Rendered page images:
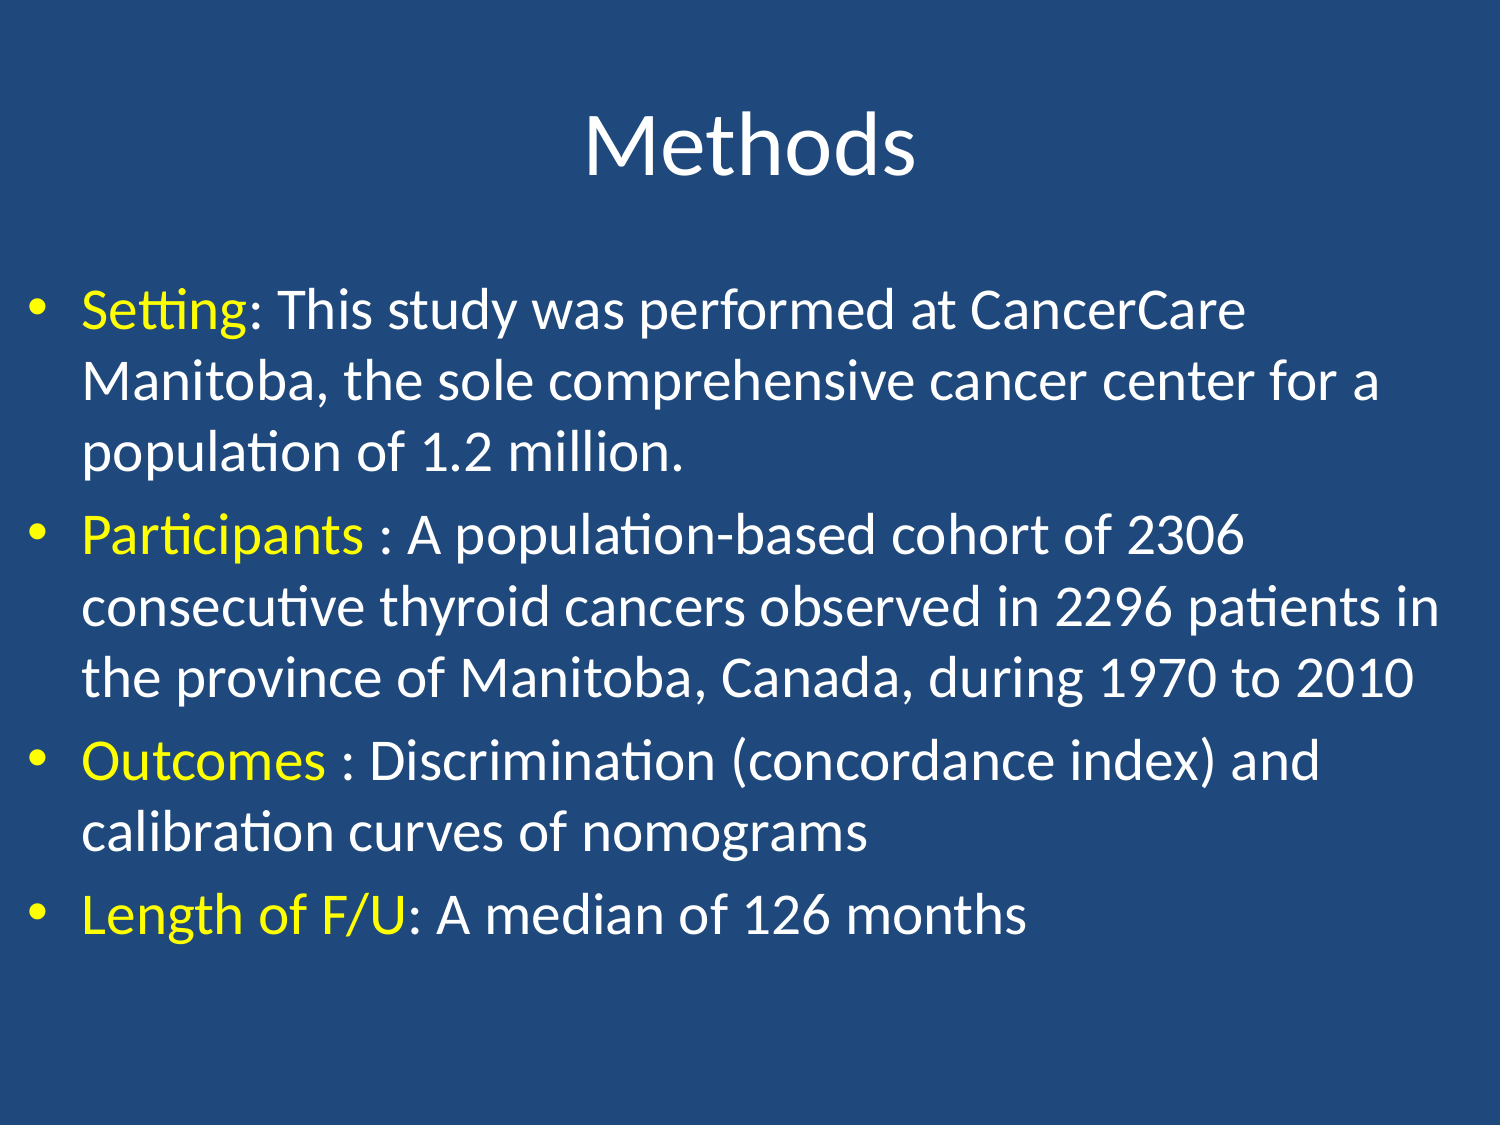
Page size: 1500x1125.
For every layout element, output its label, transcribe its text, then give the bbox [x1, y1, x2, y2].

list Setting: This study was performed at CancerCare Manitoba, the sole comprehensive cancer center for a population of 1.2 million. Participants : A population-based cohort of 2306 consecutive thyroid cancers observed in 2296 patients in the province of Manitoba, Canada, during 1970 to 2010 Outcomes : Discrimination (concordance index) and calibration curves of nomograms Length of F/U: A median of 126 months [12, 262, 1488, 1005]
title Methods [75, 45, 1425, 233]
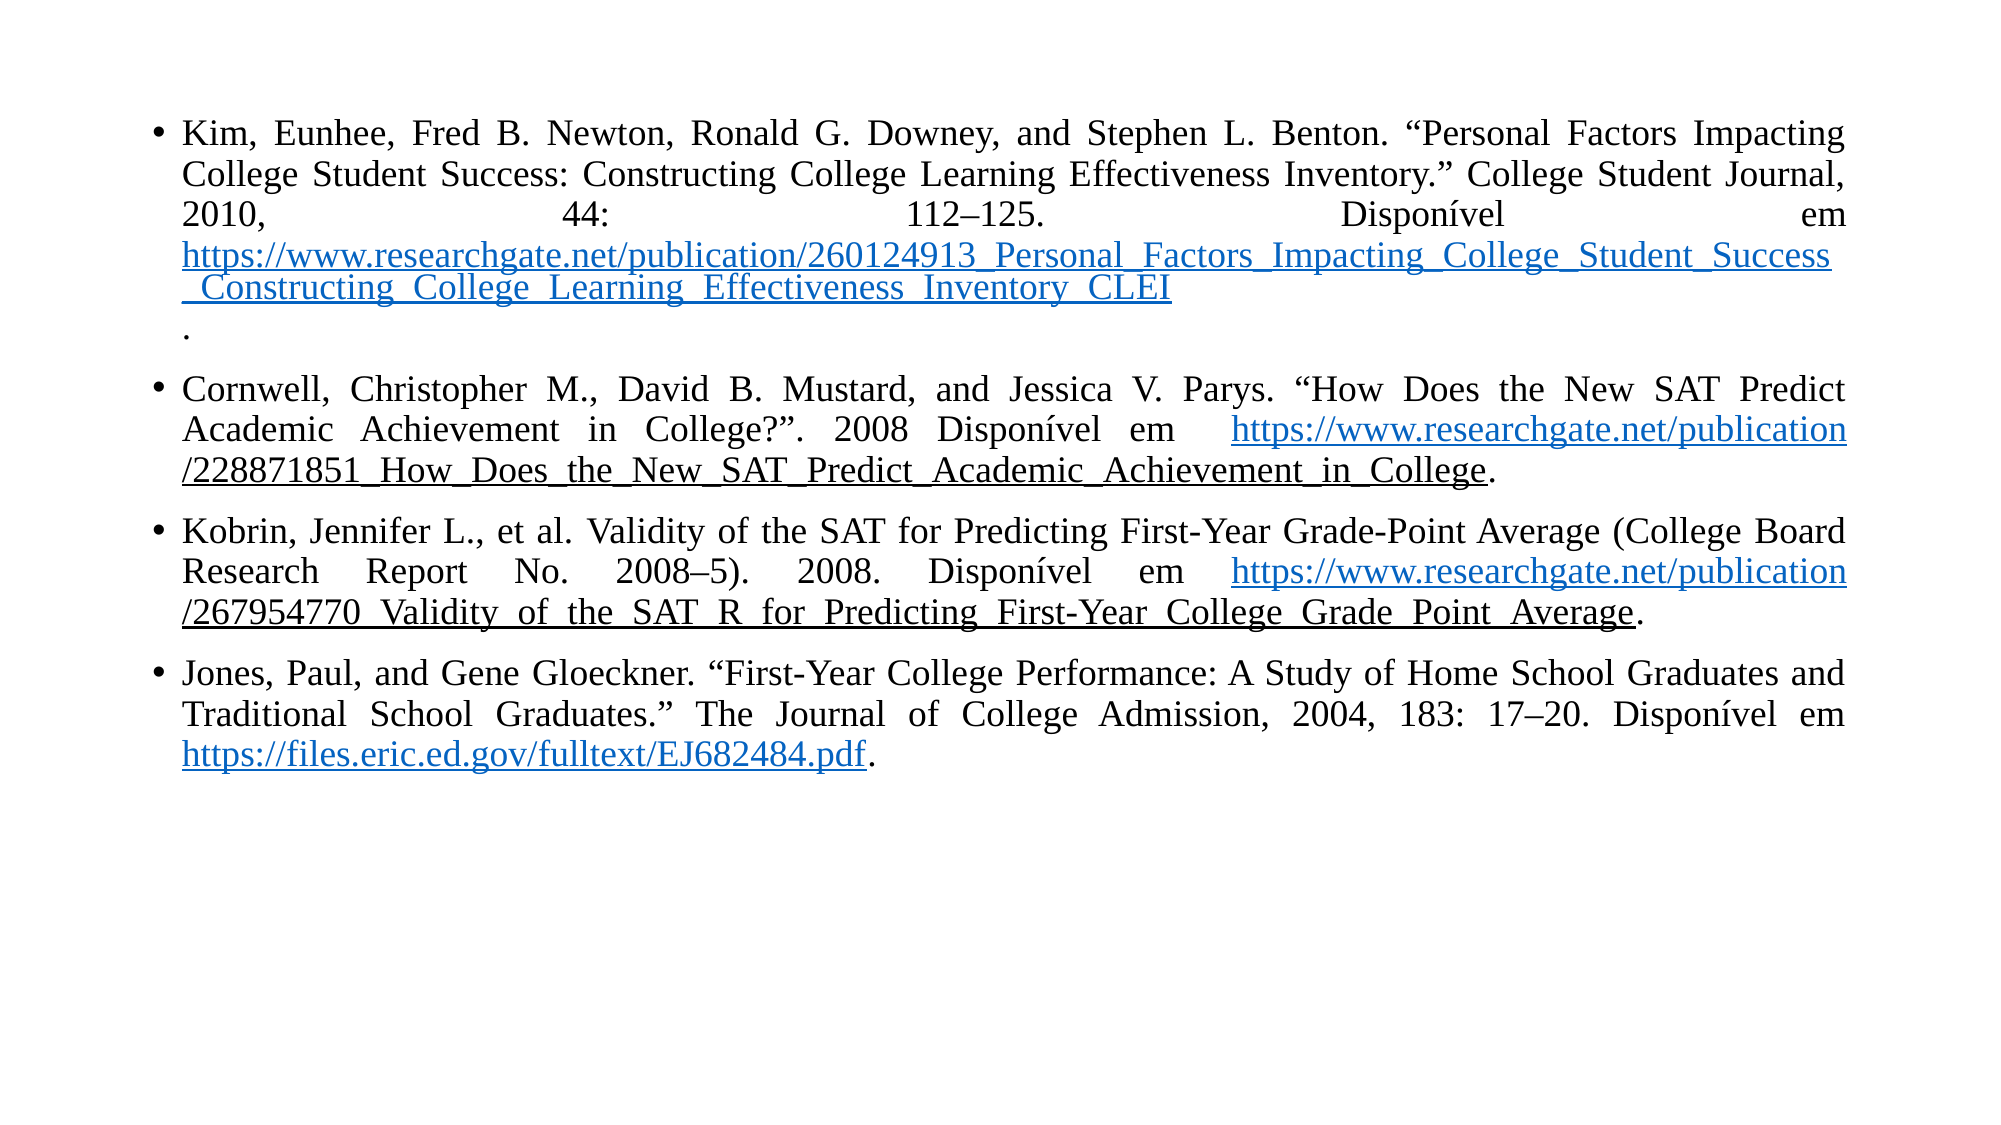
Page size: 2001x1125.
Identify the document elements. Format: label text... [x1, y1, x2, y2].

▸ Task goal
Begin at the line containing "For every layout" and extract every line through the end of the records, inclusive, exactly and only; omit pictures.

▸ Problem solution
For every layout element, output its label, transcribe its text, then give the bbox [x1, y1, x2, y2].

list Setting: This study was performed at CancerCare Manitoba, the sole comprehensive cancer center for a population of 1.2 million. Participants : A population-based cohort of 2306 consecutive thyroid cancers observed in 2296 patients in the province of Manitoba, Canada, during 1970 to 2010 Outcomes : Discrimination (concordance index) and calibration curves of nomograms Length of F/U: A median of 126 months [12, 262, 1488, 1005]
title Methods [75, 45, 1425, 233]
Page size: 2001x1125.
Identify the document elements. Format: label text... [x1, y1, x2, y2].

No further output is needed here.